#  >  > Living And Legal Affairs In Thailand >  >  > Learn Thai Language >  >  ABC school in Pattaya : is it reliable ?

## wefearourdespot

I am thinking to attend their 180 hours / 1 year package to get the ED visa.
But before forking out 25,000 baht for that, considering the risk of fraud like happened in Phuket , I wanted to know if someone here has ever used their services and if they are reliable.
It seems to me to remember they have been around for many years , but I am not sure of that. Do you remember how long ago they established ?
Also, do you know if the Immigration can deny your visa application ?

----------


## dirtydog

Is that the one on the road between Pattaya and Jomtien? If so they have been there about 2 years.

----------


## wefearourdespot

yes it's that one, but they have also another office in Naklua

----------


## Angela2011

ABC has many branches all over the country like 7/11

----------


## flowerpatch225

I also know that ABC has many branches all over the country like 7/11 because i see it when i find it

----------


## joepattaya

> Is that the one on the road between Pattaya and Jomtien? If so they have been there about 2 years.

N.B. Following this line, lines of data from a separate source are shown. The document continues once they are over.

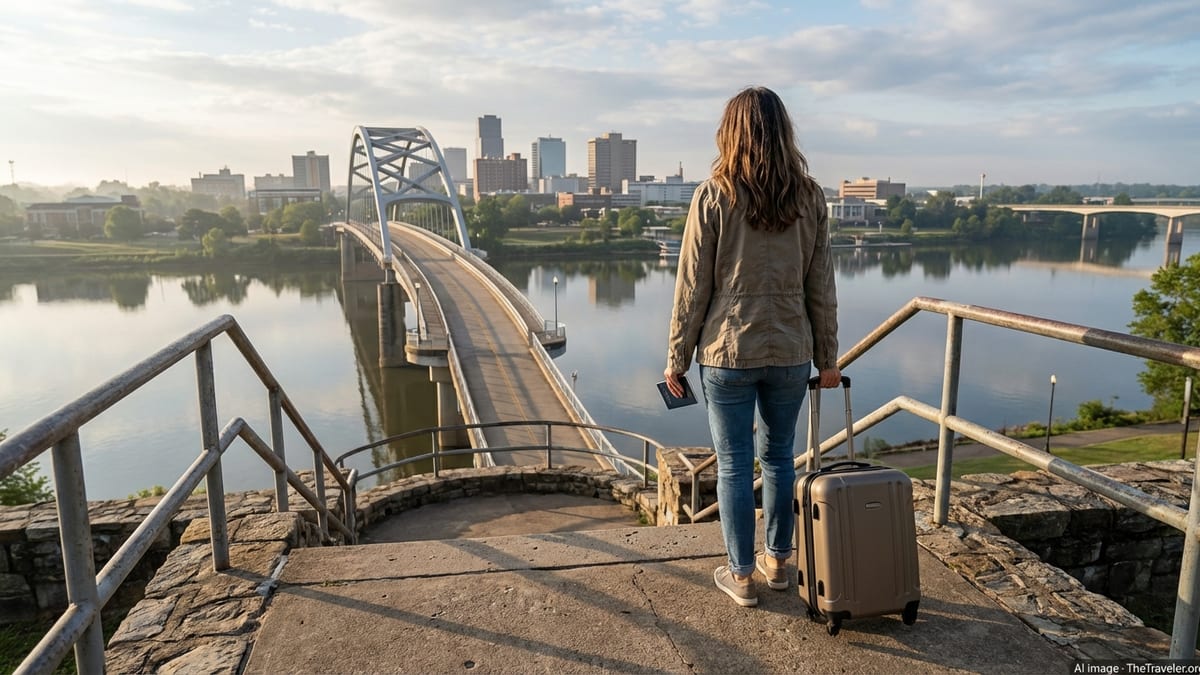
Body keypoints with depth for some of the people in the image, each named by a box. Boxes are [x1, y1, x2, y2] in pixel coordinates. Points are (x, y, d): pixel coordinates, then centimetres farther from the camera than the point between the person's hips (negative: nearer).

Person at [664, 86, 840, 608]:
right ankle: (777, 561, 32)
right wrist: (827, 359, 13)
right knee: (778, 456, 18)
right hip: (792, 353, 4)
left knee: (734, 464, 8)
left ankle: (741, 576, 20)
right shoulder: (809, 197, 1)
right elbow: (821, 288, 4)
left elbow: (692, 288, -8)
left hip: (728, 352, -3)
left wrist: (676, 359, 1)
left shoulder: (713, 196, -9)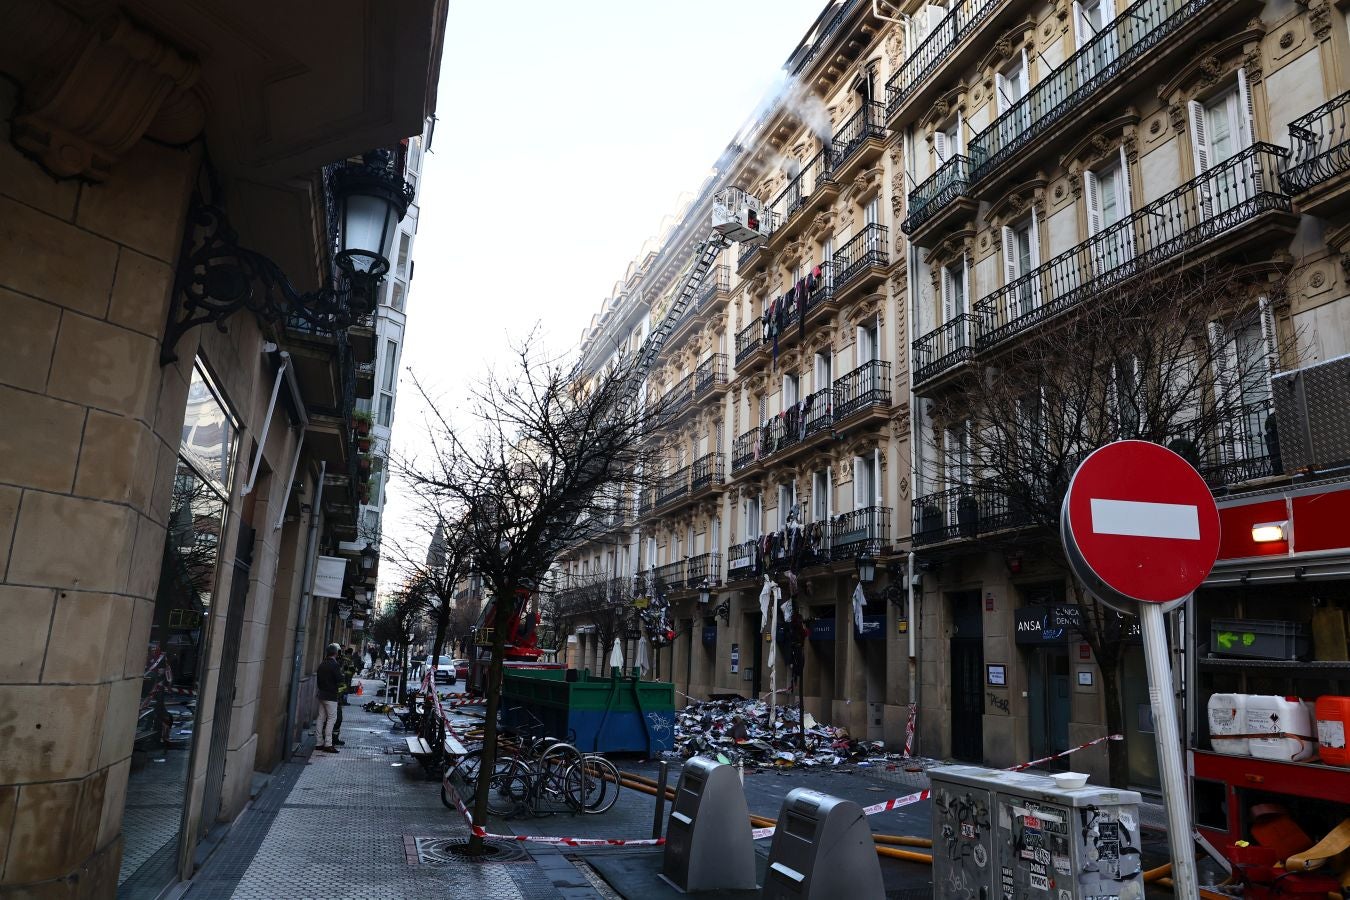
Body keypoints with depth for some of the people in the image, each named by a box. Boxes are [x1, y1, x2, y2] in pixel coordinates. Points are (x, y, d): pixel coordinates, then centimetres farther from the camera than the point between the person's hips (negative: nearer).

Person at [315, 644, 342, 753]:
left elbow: (318, 680, 16)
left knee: (321, 718, 10)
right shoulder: (334, 665, -14)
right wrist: (341, 672, 0)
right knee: (332, 718, -5)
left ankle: (319, 743, 13)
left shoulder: (322, 665, 10)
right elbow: (340, 680, -18)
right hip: (331, 696, -8)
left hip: (322, 694, 8)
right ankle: (328, 744, -10)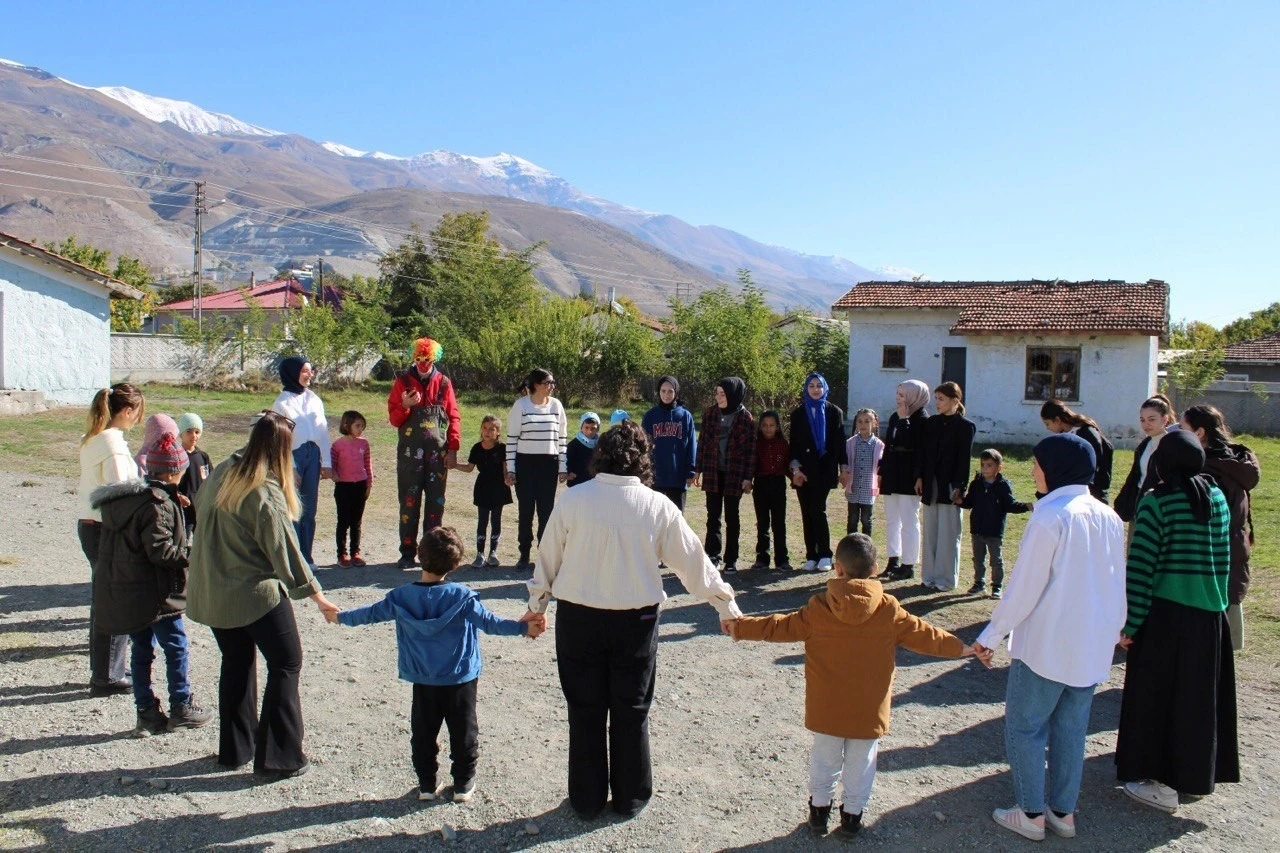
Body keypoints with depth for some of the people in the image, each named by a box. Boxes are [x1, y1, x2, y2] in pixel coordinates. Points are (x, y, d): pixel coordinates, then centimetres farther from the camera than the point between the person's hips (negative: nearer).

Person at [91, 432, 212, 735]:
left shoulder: (125, 497, 9)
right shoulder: (158, 504, -19)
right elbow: (160, 550, -23)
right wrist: (190, 556, -12)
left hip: (124, 592, 8)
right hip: (154, 592, -8)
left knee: (142, 649, 14)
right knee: (176, 646, 5)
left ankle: (147, 714, 20)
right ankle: (181, 708, 13)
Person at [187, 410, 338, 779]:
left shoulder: (221, 474, 0)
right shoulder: (266, 493, -21)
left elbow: (200, 515, 12)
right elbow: (285, 551, -17)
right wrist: (317, 595, -8)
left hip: (211, 593, 8)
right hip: (256, 594, -7)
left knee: (236, 663, 20)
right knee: (286, 664, 5)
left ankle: (235, 748, 30)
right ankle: (278, 757, 7)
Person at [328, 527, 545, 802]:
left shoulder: (402, 597, -7)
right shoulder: (461, 596, -17)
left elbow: (371, 613, 5)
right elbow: (488, 622, -19)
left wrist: (340, 617, 22)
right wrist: (523, 628, -16)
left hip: (423, 682, 2)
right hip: (461, 680, -2)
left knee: (423, 733, 17)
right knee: (464, 732, 12)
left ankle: (426, 784, 25)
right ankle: (463, 784, 21)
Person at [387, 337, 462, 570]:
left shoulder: (443, 383, 7)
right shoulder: (402, 382, 4)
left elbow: (454, 417, 7)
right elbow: (394, 419, 4)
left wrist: (453, 448, -1)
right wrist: (405, 406, -17)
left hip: (438, 452, 1)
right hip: (410, 452, -1)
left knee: (436, 503, 5)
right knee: (409, 502, 1)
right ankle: (407, 553, 8)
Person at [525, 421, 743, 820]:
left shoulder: (573, 499, -9)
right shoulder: (658, 506, -9)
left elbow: (549, 557, 1)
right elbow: (693, 561, -1)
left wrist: (536, 605, 17)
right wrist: (727, 606, 11)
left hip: (579, 619, 0)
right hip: (635, 621, 0)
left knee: (585, 711, 14)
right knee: (631, 712, 15)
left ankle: (587, 799, 27)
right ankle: (630, 798, 28)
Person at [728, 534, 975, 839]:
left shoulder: (818, 610, -11)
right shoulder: (890, 611, -9)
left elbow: (781, 627, -4)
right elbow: (924, 635, 0)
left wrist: (741, 627, 9)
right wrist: (962, 647, 15)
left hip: (826, 708, 0)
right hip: (868, 710, 0)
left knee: (824, 757, 18)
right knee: (861, 761, 16)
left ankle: (819, 808, 28)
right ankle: (852, 814, 26)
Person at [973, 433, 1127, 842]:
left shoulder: (1050, 517, -19)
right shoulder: (1109, 517, 3)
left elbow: (1023, 589, -16)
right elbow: (1118, 587, 10)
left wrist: (991, 635, -7)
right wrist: (1109, 630, 22)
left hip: (1046, 647, -7)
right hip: (1094, 648, 7)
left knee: (1024, 726, 8)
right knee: (1071, 729, 17)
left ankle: (1031, 814, 15)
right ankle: (1063, 811, 27)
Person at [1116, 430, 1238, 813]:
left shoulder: (1157, 502, -13)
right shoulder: (1218, 498, 4)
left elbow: (1141, 566, -15)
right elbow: (1224, 559, 11)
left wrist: (1130, 622, -11)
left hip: (1166, 614, -5)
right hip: (1210, 613, 6)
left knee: (1157, 696, 6)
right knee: (1200, 697, 17)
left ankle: (1161, 784, 12)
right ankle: (1197, 776, 29)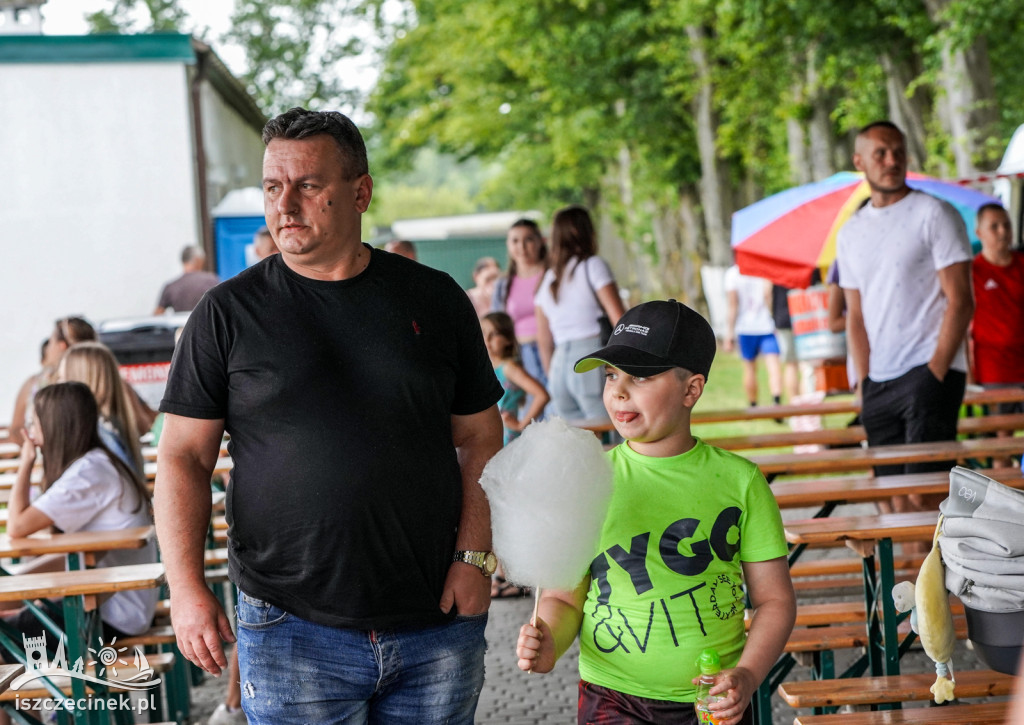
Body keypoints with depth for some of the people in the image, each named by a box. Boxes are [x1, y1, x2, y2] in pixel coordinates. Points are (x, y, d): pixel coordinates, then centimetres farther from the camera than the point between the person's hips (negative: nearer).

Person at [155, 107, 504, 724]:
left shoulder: (435, 300, 4)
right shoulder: (229, 313, 0)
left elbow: (480, 438, 8)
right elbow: (185, 457, 0)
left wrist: (476, 555, -3)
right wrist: (188, 588, -11)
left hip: (438, 623, 2)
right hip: (292, 631, -2)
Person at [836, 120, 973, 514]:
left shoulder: (935, 214, -2)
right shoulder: (850, 233, 14)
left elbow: (960, 301, -7)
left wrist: (935, 372, -13)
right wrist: (865, 382, 6)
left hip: (930, 375, -6)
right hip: (879, 382, 6)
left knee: (923, 493, -13)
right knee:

That's EASY ABC Language Center (now school)

ABC used to be a language center (based in South Pattaya, Soi VC)

As far as I know, Easy ABC is a reliable partner in languages and cooking courses and they offer ED-visa assistance as long as the Thai Ministry of Education and the Thai Immigration accepts them as a 'school' with their curriculum. 
They DO NOT provide ED-visa........only the Ministry of Foreign Affairs is allowed to do so.

----------